* **Exercise directions**
Return, word for word, the lines of the listing below from the one with "right elbow: (583, 743)" through the one with "left wrist: (405, 749)", and no other lines.

* **Supplied material**
--- START ---

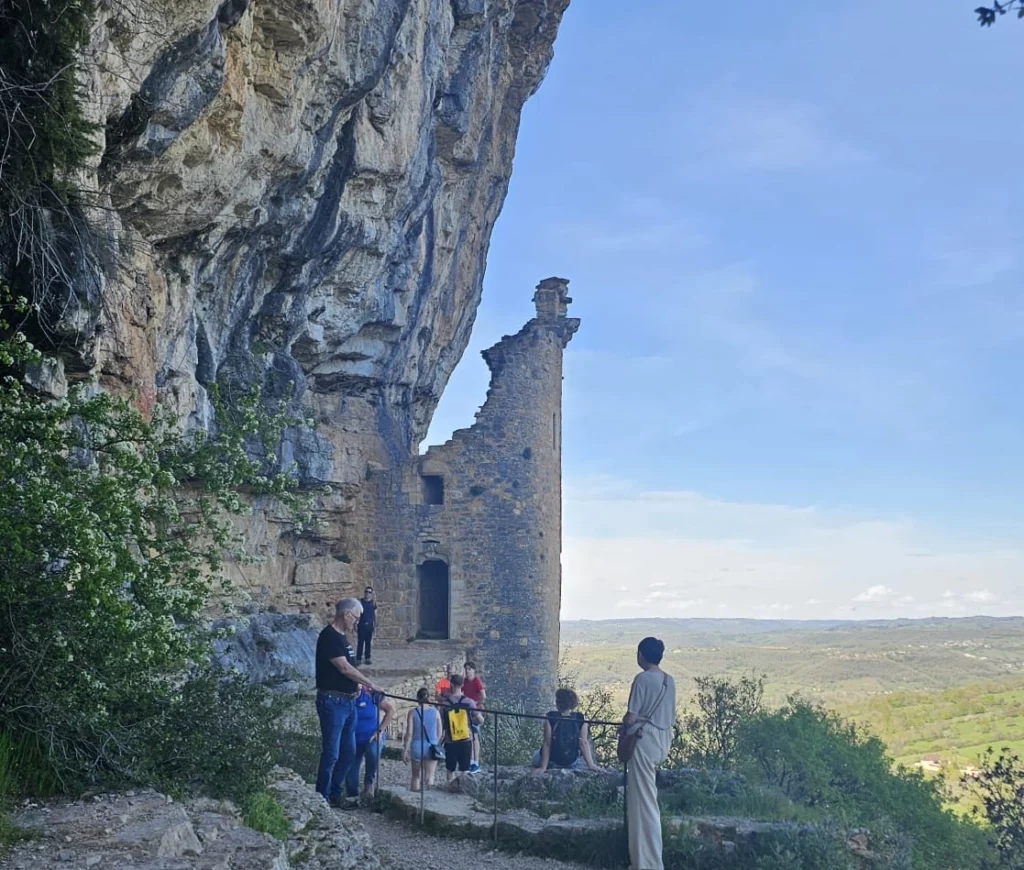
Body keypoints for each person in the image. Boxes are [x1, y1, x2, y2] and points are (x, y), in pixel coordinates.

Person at [315, 598, 381, 809]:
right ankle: (321, 797)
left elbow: (348, 670)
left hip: (348, 703)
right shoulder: (329, 637)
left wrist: (359, 686)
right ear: (346, 615)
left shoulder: (343, 639)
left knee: (348, 752)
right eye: (356, 617)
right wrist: (369, 683)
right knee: (332, 752)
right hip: (333, 702)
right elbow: (343, 668)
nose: (357, 622)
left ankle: (335, 793)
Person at [623, 637, 676, 870]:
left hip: (643, 741)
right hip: (662, 740)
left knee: (643, 803)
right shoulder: (669, 680)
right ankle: (644, 861)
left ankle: (648, 864)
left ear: (642, 655)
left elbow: (632, 716)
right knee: (645, 800)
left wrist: (625, 723)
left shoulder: (642, 679)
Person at [532, 688, 603, 774]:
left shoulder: (551, 717)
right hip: (571, 762)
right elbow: (583, 743)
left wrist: (543, 767)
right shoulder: (580, 719)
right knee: (580, 760)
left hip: (553, 761)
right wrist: (591, 765)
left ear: (558, 703)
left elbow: (547, 743)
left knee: (535, 755)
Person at [344, 684, 394, 800]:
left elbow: (390, 710)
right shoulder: (344, 699)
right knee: (351, 776)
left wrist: (380, 731)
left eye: (359, 688)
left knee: (373, 752)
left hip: (372, 736)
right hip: (353, 740)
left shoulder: (371, 695)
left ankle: (369, 784)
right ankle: (353, 798)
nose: (357, 690)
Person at [440, 674, 482, 781]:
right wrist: (471, 721)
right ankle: (464, 791)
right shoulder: (469, 702)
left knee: (450, 770)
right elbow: (481, 719)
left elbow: (442, 723)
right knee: (465, 769)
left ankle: (449, 790)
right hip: (465, 739)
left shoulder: (445, 704)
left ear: (451, 685)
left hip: (450, 740)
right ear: (462, 685)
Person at [403, 687, 442, 792]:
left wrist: (405, 749)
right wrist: (436, 744)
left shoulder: (413, 712)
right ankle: (428, 803)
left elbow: (409, 733)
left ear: (417, 698)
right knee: (430, 777)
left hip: (417, 745)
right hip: (431, 746)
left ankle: (414, 802)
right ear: (428, 697)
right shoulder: (435, 712)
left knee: (415, 776)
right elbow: (440, 732)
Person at [462, 662, 486, 773]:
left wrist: (476, 704)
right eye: (466, 669)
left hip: (475, 712)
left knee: (475, 736)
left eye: (469, 669)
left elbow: (483, 696)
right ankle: (471, 761)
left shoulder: (476, 681)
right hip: (467, 712)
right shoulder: (465, 681)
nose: (467, 671)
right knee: (470, 736)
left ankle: (476, 763)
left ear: (473, 670)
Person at [356, 586, 377, 665]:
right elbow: (357, 613)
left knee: (368, 643)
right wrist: (355, 623)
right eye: (366, 591)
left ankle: (367, 658)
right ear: (364, 592)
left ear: (371, 594)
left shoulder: (373, 603)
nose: (367, 593)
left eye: (369, 592)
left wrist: (375, 625)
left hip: (369, 626)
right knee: (360, 642)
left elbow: (375, 615)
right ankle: (358, 658)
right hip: (361, 625)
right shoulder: (360, 602)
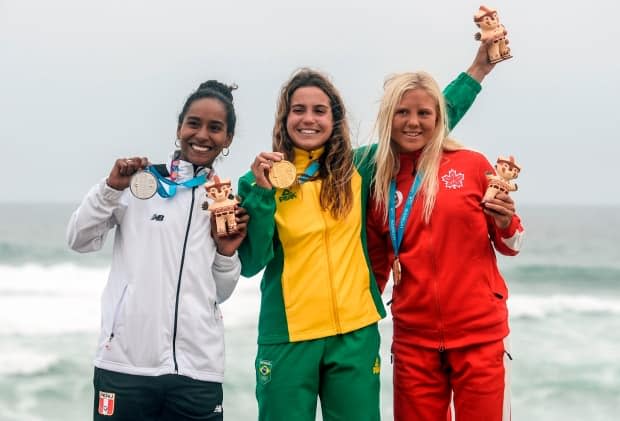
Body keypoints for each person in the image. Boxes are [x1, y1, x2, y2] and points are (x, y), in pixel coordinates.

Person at [236, 39, 499, 420]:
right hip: (289, 336)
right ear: (284, 118)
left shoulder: (360, 170)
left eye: (320, 110)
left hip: (355, 336)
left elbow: (428, 122)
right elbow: (251, 262)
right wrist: (261, 195)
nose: (309, 118)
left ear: (335, 118)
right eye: (299, 110)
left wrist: (478, 71)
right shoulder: (258, 182)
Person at [67, 80, 248, 421]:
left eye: (215, 128)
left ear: (227, 139)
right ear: (180, 126)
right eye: (194, 123)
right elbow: (78, 239)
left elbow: (218, 294)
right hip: (125, 365)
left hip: (199, 371)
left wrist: (226, 253)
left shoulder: (223, 201)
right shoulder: (139, 184)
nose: (202, 135)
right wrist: (108, 190)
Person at [367, 71, 524, 421]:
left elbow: (512, 243)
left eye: (424, 113)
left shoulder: (471, 165)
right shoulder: (378, 180)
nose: (413, 122)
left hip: (480, 338)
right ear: (388, 116)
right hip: (412, 342)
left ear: (439, 118)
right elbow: (377, 268)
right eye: (403, 112)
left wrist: (505, 222)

--- END ---

* **Answer**
right elbow: (583, 743)
left wrist: (543, 767)
right shoulder: (580, 719)
right knee: (580, 760)
left hip: (553, 761)
right wrist: (591, 765)
left ear: (558, 703)
left elbow: (547, 743)
left knee: (535, 755)
Person at [344, 684, 394, 800]:
left elbow: (390, 710)
right shoulder: (344, 699)
right knee: (351, 776)
left wrist: (380, 731)
left eye: (359, 688)
left knee: (373, 752)
left hip: (372, 736)
right hip: (353, 740)
left shoulder: (371, 695)
left ankle: (369, 784)
right ankle: (353, 798)
nose: (357, 690)
Person at [440, 674, 482, 781]:
right wrist: (471, 721)
right ankle: (464, 791)
right shoulder: (469, 702)
left knee: (450, 770)
right elbow: (481, 719)
left elbow: (442, 723)
right knee: (465, 769)
left ankle: (449, 790)
right hip: (465, 739)
left shoulder: (445, 704)
left ear: (451, 685)
left hip: (450, 740)
right ear: (462, 685)
Person at [403, 687, 442, 792]:
left wrist: (405, 749)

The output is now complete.